Carnet de voyages Islande

Sud de l’Islande: itinéraire détaillé de 10 jours

10 jours…
10 jours, c’est le temps dont je disposais pour m’imprégner à nouveau de toute la diversité de l’île; de Reykjavik, la culturelle, en passant par Stokkseyri, puis Vik, petite ville la plus au sud du pays, et le Jökulsárlón, plus à l’est. 10 jours. Seulement.
Et au cours d’une saison où la lumière ne se manifeste que pendant 5 heures, jongler entre prendre le temps et faire bon usage du temps a été un aspect ultra important. Une pseudo contrainte au final toute aussi exaltante que les paysages riches et variés auxquels j’ai pu goûter: les plages de sable noir, les glaciers majestueux et scintillants, les étendues enneigées, ou encore les intrigantes aurores boréales. Oui, la faible luminosité des journées et la dureté du climat ont su se faire oublier face à ce spectacle saisissant, avec en toile de fond, la solitude la plus perçante.
L’Islande, je sais que je vous l’ai déjà dit, mais on y va pour s’y perdre, s’isoler, se retrouver, se reconnecter, en particulier et en priorité avec la Terre.
Plus qu’un coup de cœur, cette destination est une révélation.

 

Mon itinéraire détaillé

Jour 1:
Arrivée en Islande en début de soirée
Installation à l’hôtel à Reykjavik
Soirée à Reykjavik du côté de la rue de Laugavegur

Jour 2:
Matin: Snorkelling dans la faille de Silfra
Après-midi: Visite du parc de Thingvellir, classé au patrimoine mondial de l’UNESCO
Soir: chasse aux aurores boréales du côté de Selfoss
Nuit à Reykjavik

Jour 3:
Matin: Downtown Reykjavik, visite de la ville
Après-midi: Geysir et Gullfoss
Soir: diner au restaurant Tryggvaskáli à Selfoss qui est une véritable institution
Nuit à Stokkseyri

Jour 4:
Matin: cratère de Kerið, visite de la boutique Mosfell sur la route 35
Après-midi: Fontana Bath. Moins de foule qu’au Blue Lagoon et construit dans la tradition scandinave. Il y a différents bains de différentes températures, et également des saunas.
Soir: diner au restaurant Efstidalur où la vue se fait sur l’étable
Nuit à Stokkseyri

Jour 5:
Matin: Excursion à dos de cheval islandais autour de Selfoss
Après-midi: départ vers Skogar. Arrêt à Seljalandsfoss, Skogafoss et la plage de sable noir Sólheimasandur
Soir: diner à Vik
Nuit à Skógar

Jour 6:
Matin et après-midi: excursion sur le glacier Sólheimajökull
Nuit: chasse aux aurores boréales et retour à Skógar

Jour 7:

Matin: baignade dans la piscine chauffée de Seljavallalaug près de Skógar
Après-midi: départ pour le Jökulsárlón et Diamond Beach
Nuit au FossHotel planté au milieu de nulle part à 10 minutes du Jökulsárlón

Jour 8:
Matin: parc du Skaftafell
Après-midi: retour sur Reykjavik
Soirée: shopping du côté de la boutique traditionnelle Alafoss
Nuit à Reykjavik

Jour 9:
Matin: Blue Lagoon
Après-midi: excursion en mer avec Elding Adventures
Nuit à Keflavik

Jour 10:

Retour à Paris (ô rage! ô désespoir!)

 

L’Islande en bref

Il existe tout un tas de fun facts à propos de l’Islande. Par exemple que les Islandais n’ont pas de véritable nom de famille comme nous les connaissons. Les noms se composent du prénom du père ou de la mère suivi de «son» (fils) pour les garçons et «dóttir» (fille) pour les femmes. Ou encore qu’il n’existe aucun McDo sur l’île ou que les Islandais croient dur comme fer à l’existence d’elfes et de trolls se transformant en pierre aux premiers rayons du soleil. Et des anecdotes de ce genre j’en ai à la pelle.

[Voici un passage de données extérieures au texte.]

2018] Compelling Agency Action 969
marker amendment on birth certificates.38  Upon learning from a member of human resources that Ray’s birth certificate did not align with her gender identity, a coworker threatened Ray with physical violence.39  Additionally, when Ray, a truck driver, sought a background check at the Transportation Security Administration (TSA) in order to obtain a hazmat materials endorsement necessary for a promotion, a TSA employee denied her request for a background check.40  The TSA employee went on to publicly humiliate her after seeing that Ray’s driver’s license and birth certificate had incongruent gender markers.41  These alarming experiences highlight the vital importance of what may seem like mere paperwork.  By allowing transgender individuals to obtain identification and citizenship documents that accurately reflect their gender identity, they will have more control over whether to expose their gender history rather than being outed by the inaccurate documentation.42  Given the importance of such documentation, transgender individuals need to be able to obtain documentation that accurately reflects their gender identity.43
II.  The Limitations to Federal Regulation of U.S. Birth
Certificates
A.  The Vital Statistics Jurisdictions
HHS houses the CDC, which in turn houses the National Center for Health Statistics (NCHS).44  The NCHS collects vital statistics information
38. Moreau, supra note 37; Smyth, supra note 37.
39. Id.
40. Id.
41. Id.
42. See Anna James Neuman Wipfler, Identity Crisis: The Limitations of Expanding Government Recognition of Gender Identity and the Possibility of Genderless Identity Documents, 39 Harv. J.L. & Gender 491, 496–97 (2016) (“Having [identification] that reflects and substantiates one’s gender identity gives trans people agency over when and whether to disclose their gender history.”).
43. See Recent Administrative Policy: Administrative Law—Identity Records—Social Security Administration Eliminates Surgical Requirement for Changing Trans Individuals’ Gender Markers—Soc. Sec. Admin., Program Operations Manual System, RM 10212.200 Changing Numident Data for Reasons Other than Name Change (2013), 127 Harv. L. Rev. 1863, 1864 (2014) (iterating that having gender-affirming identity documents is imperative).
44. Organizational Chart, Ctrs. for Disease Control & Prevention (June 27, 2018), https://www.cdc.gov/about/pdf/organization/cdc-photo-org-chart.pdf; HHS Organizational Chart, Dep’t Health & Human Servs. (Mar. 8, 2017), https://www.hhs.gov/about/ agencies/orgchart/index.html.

Mais là n’est pas vraiment le propos.
Non, le but est de vous offrir de manière synthétique une approche pratique du pays; comme ça, avant de vous retrouver parachutée sur place vous saurez à quoi vous attendre de manière concrète en ce qui concerne votre budget, l’hébergement ou la nourriture.

Billets d’avion: en vous y prenant à l’avance, vous pourrez facilement trouver des vols directs Paris-Reykjavik à 250-350 euros par personne. Regardez du côté d’Icelandair, la compagnie régulière islandaise, ou bien de Wow Air, la compagnie low-cost. Les vols sont nombreux et le choix des horaires intéressants; ce qui vous permettra de maximiser au mieux votre séjour. Ce sont des vols moyens courrier donc si comme moi vous avez une trouille bleue de l’avion, sachez que votre châtiment ne durera que 3 heures.
Pas besoin de Visa quand on est Français pour les séjours inférieurs à 3 mois.

Budget: l’Islande, comme tous les pays du nord, est une destination très chère, autant se le dire franchement. Pour une dizaine de jours, comptez au minimum 1000-1200 euros.
La devise nationale est la couronne islandaise (ISK) uniquement achetable et vendable en Islande.
Un tel budget ne comprend rien de follement extravagant, juste le basique, à savoir l’hébergement, la nourriture, le transport et les activités. Il faudra également prévoir une partie équipement (je vous en parlais dans cet article) si vous n’avez pas encore tout ce qu’il faut sous la main. Je pense surtout à la parka, accessoire indispensable et non négligeable, par les glaciales journées d’hiver islandaises!!
Sachez également que vous pouvez demander en magasin un formulaire de remboursement des taxes dès lors que vous dépensez plus de 4000 ISK dans un même point de vente. La détaxe se fait à hauteur de 15%, et soit se faire à l’aéroport avant votre enregistrement.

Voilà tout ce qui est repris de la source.